Data entries:
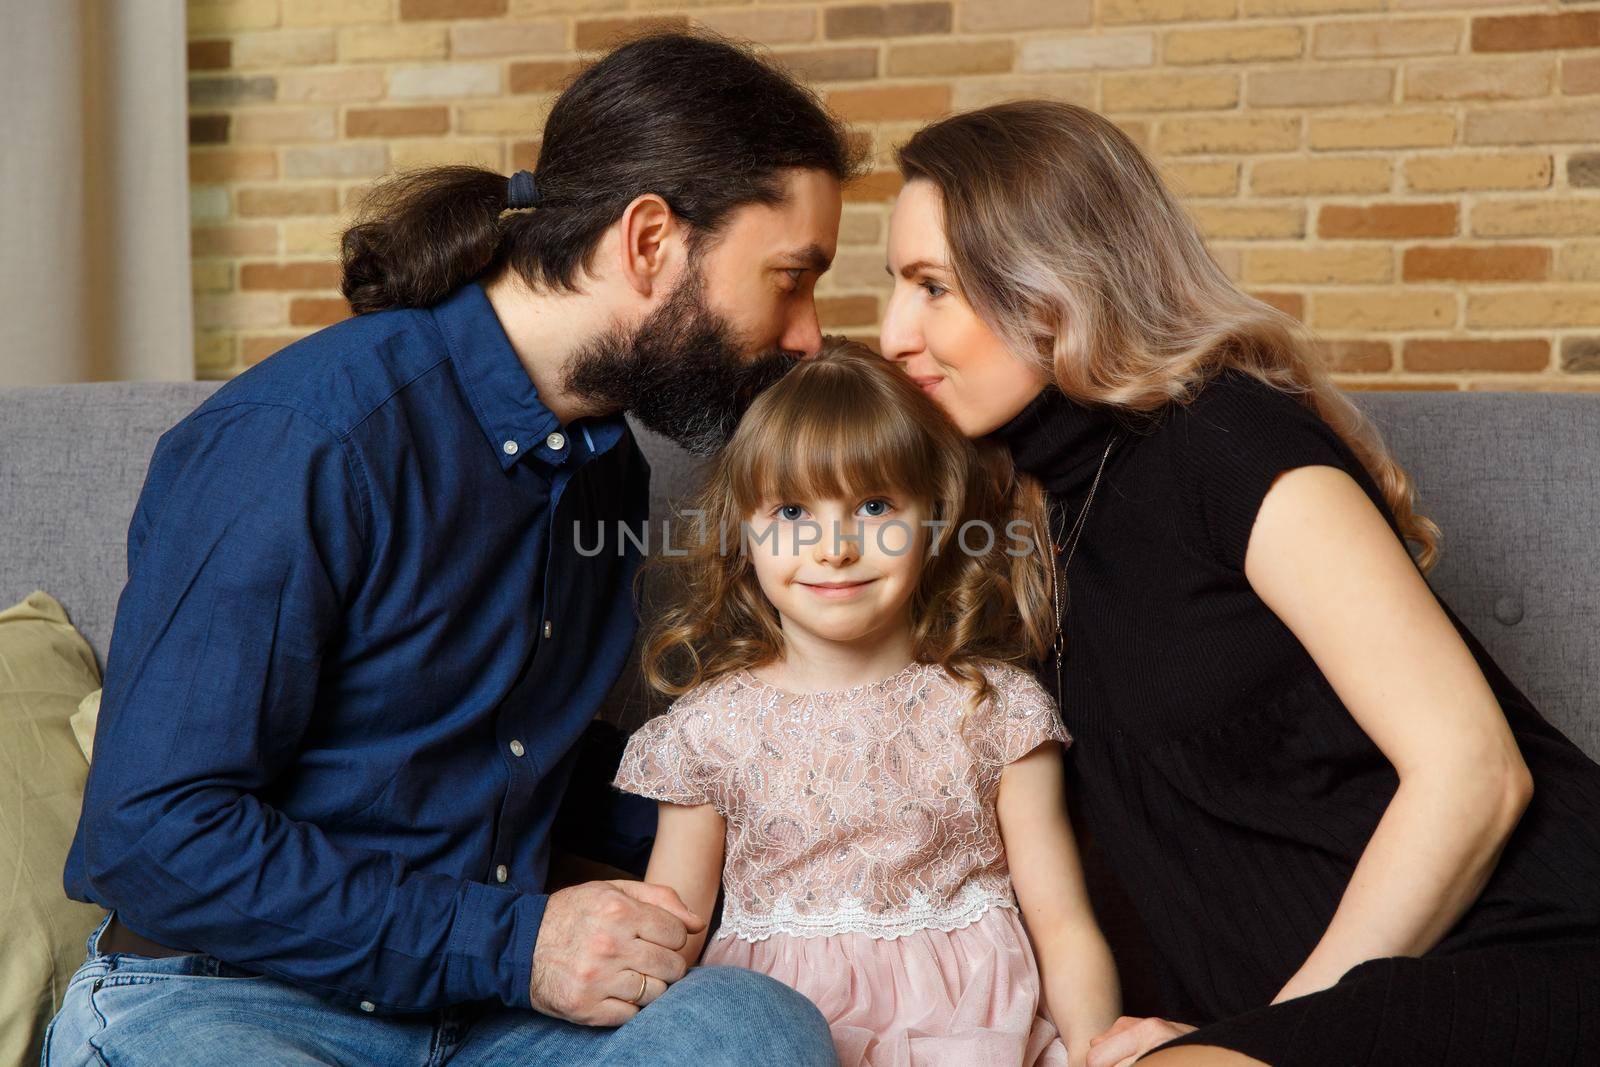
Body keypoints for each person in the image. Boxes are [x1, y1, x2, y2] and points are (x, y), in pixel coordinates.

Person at [44, 32, 861, 1066]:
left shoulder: (605, 464)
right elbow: (151, 833)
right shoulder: (306, 439)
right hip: (228, 1000)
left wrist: (803, 798)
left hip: (474, 1016)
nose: (805, 334)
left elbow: (502, 761)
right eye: (789, 278)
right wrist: (518, 943)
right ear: (650, 239)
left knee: (754, 1025)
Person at [878, 99, 1600, 1067]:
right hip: (1311, 1011)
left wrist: (1274, 1032)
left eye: (931, 287)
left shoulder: (1224, 436)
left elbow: (1472, 769)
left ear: (1054, 284)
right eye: (894, 284)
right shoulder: (1029, 514)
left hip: (1525, 950)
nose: (890, 333)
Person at [611, 342, 1122, 1066]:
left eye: (875, 505)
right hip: (785, 1039)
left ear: (933, 516)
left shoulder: (995, 710)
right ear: (744, 529)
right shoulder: (707, 733)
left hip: (978, 1037)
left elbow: (1065, 926)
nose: (834, 547)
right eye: (791, 510)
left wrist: (1099, 1050)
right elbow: (669, 939)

Exercise instructions: Quote the data above in full, leaving out the pictures it holds.

Solution for this problem:
Body keypoints for each person in the image. Boxes are [x1, y1, x2, y2] and points are (x, y), in pixel coordinates.

Person at [44, 32, 861, 1066]:
left shoulder: (605, 464)
right elbow: (151, 833)
right shoulder: (306, 439)
right hip: (228, 1000)
left wrist: (803, 798)
left hip: (474, 1016)
nose: (805, 334)
left elbow: (502, 761)
right eye: (789, 278)
right wrist: (518, 943)
right ear: (650, 239)
left knee: (754, 1025)
Person at [878, 99, 1600, 1067]:
right hip: (1311, 1011)
left wrist: (1274, 1032)
left eye: (931, 287)
left shoulder: (1224, 436)
left elbow: (1472, 769)
left ear: (1054, 284)
right eye: (894, 284)
right shoulder: (1029, 514)
left hip: (1525, 950)
nose: (890, 333)
Person at [611, 342, 1122, 1066]:
left eye: (875, 505)
right hip: (785, 1039)
left ear: (933, 516)
left shoulder: (995, 710)
right ear: (744, 529)
right shoulder: (707, 733)
left hip: (978, 1037)
left elbow: (1065, 926)
nose: (834, 547)
right eye: (791, 510)
left wrist: (1099, 1050)
right elbow: (669, 939)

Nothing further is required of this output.